Intriguing 9,000-Year-Old Well-Preserved Underwater Site Found In Sweden

– Some years ago, researchers discovered the oldest known stationary fish traps in northern Europe off the coast of southern Sweden. Later investigations showed traces of a 9,000-year-old underwater site.

Many quickly labeled the submerged site a “Swedish Atlantis”. However, this submerged ancient settlement is in no way related to the lost legendary continent of Atlantis.

Nevertheless, the underwater site is still very intriguing and offers many clues to how our ancestors lived as well as what kind of environmental changes they were facing.

Underwater archaeologists have now mapped the site and delivered astonishing images.

Scientists from the Lund University in Sweden are behind this study. They believe this location was a lagoon environment where Mesolithic humans lived during parts of the year.

”As geologists, we want to recreate this area and understand how it looked. Was it warm or cold? How did the environment change over time?” says Anton Hansson, PhD student in Quaternary geology at Lund University.

Changes in the sea level have allowed the findings to be preserved deep below the surface of Hanö Bay in the Baltic Sea.

The researchers have drilled into the seabed and radiocarbon dated the core, as well as examined pollen and diatoms. They have also produced a bathymetrical map that reveals depth variations.

”These sites have been known, but only through scattered finds.
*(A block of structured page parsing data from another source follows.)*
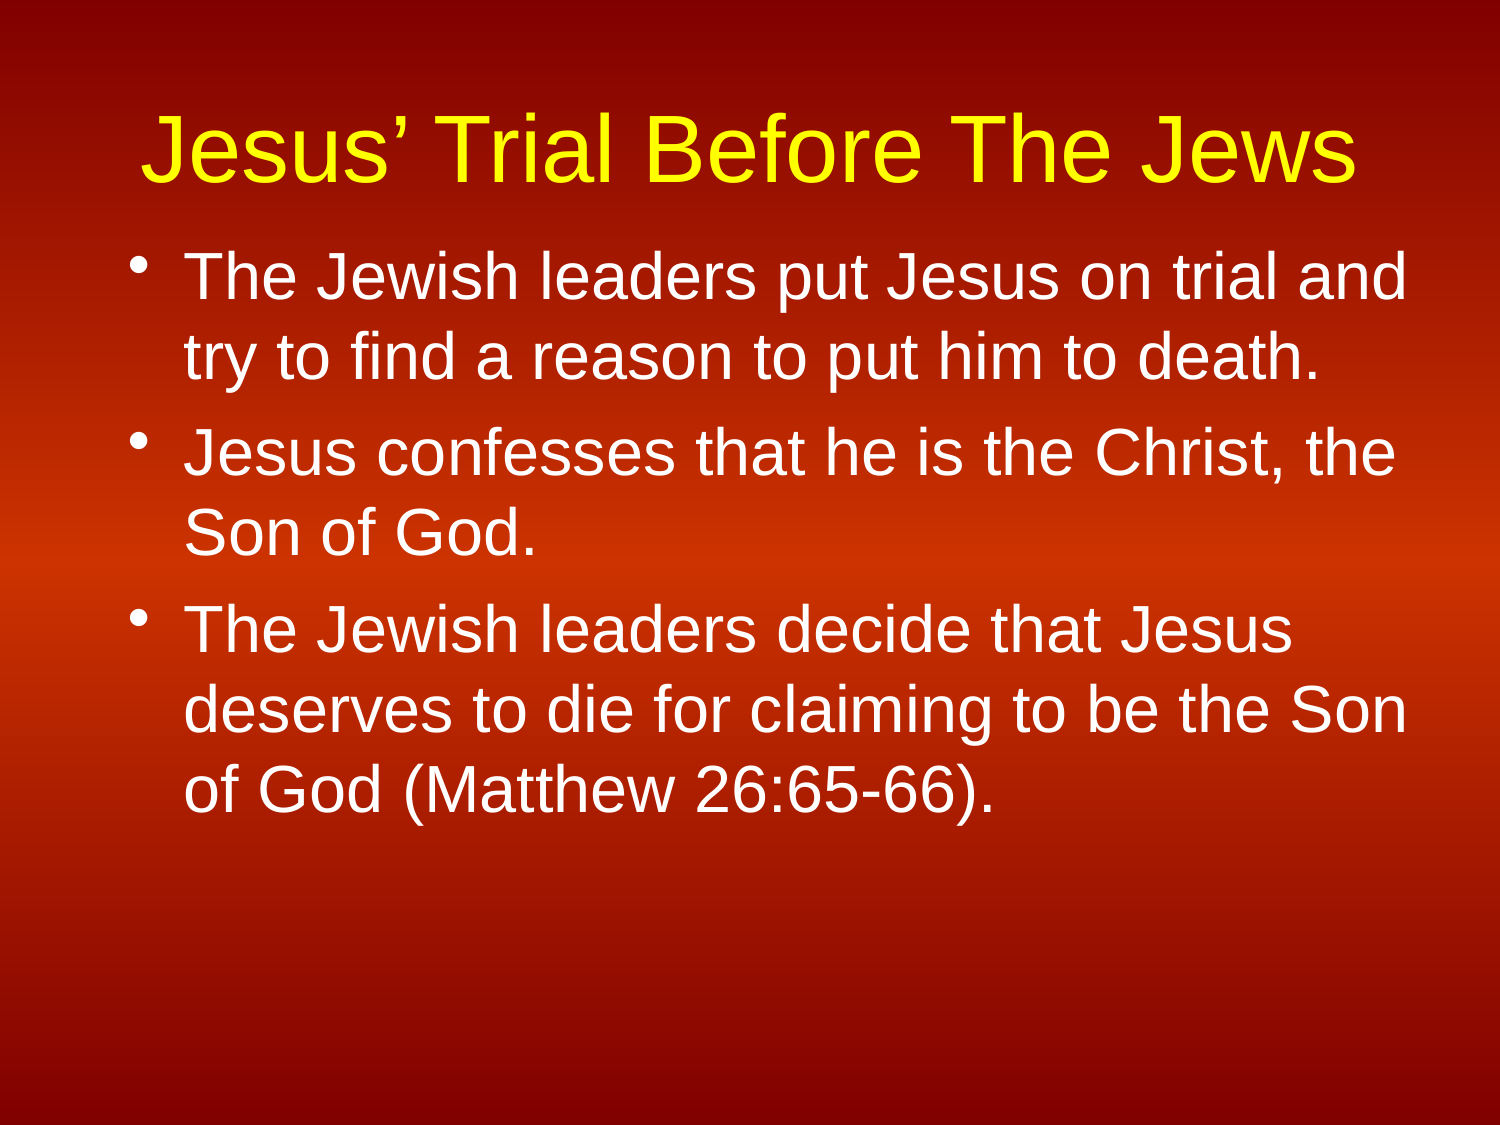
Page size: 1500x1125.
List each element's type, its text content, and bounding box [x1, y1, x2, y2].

list The Jewish leaders put Jesus on trial and try to find a reason to put him to death. Jesus confesses that he is the Christ, the Son of God. The Jewish leaders decide that Jesus deserves to die for claiming to be the Son of God (Matthew 26:65-66). [112, 224, 1463, 1125]
title Jesus’ Trial Before The Jews [37, 50, 1463, 238]
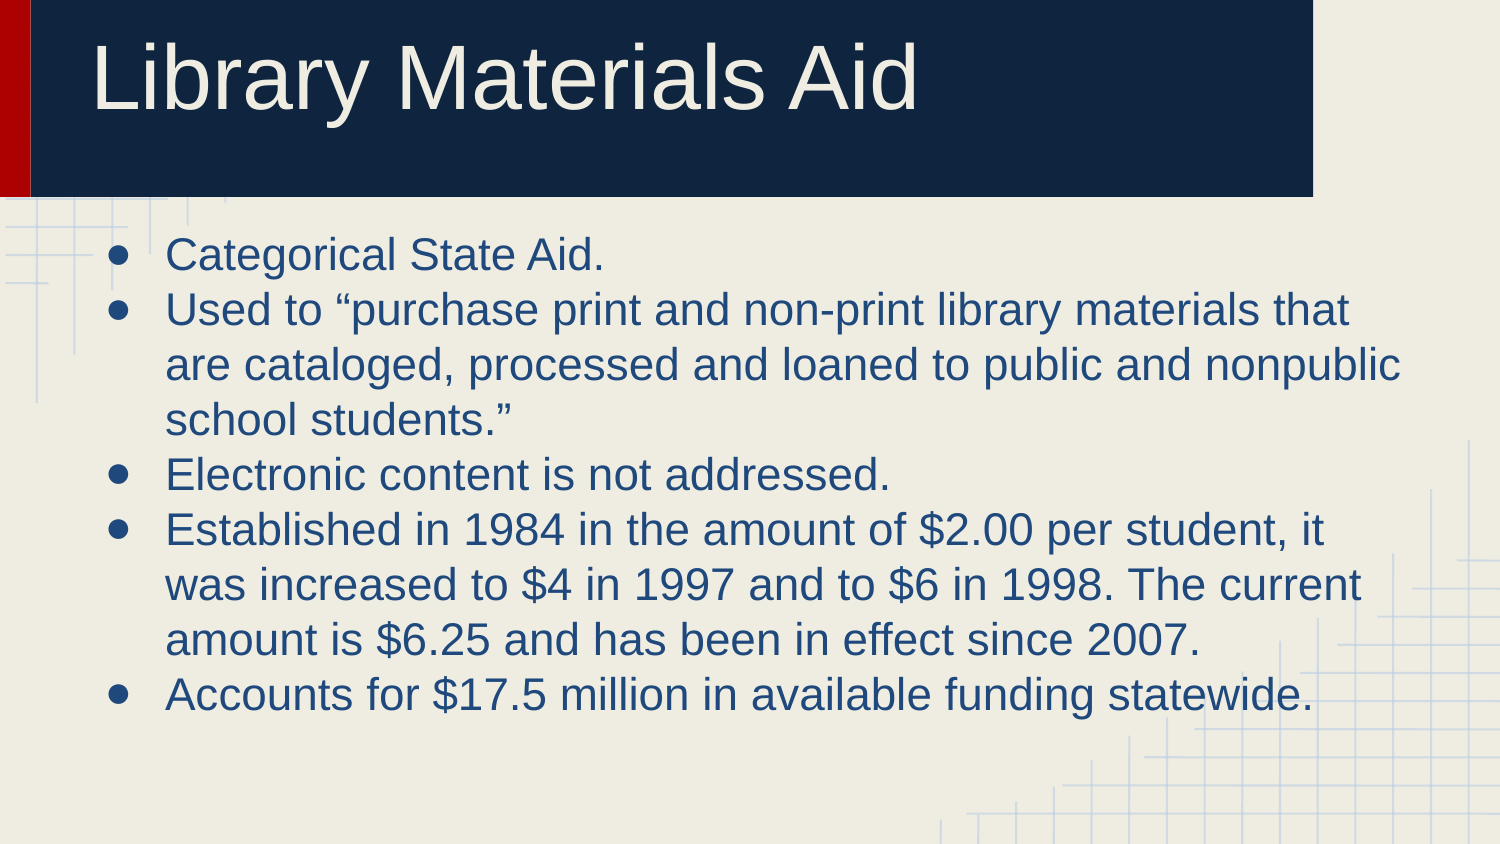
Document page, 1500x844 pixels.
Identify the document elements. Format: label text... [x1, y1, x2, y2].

list Categorical State Aid. Used to “purchase print and non-print library materials that are cataloged, processed and loaned to public and nonpublic school students.” Electronic content is not addressed. Established in 1984 in the amount of $2.00 per student, it was increased to $4 in 1997 and to $6 in 1998. The current amount is $6.25 and has been in effect since 2007. Accounts for $17.5 million in available funding statewide. [75, 209, 1425, 806]
title Library Materials Aid [75, 16, 1276, 143]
We now have the technology for more detailed interpretations of the landscape”, says Anton Hansson.

”If you want to fully understand how humans dispersed from Africa, and their way of life, we also have to find all their settlements.

Quite a few of these are currently underwater, since the sea level is higher today than during the last glaciation. Humans have always preferred coastal sites”, concludes Hansson.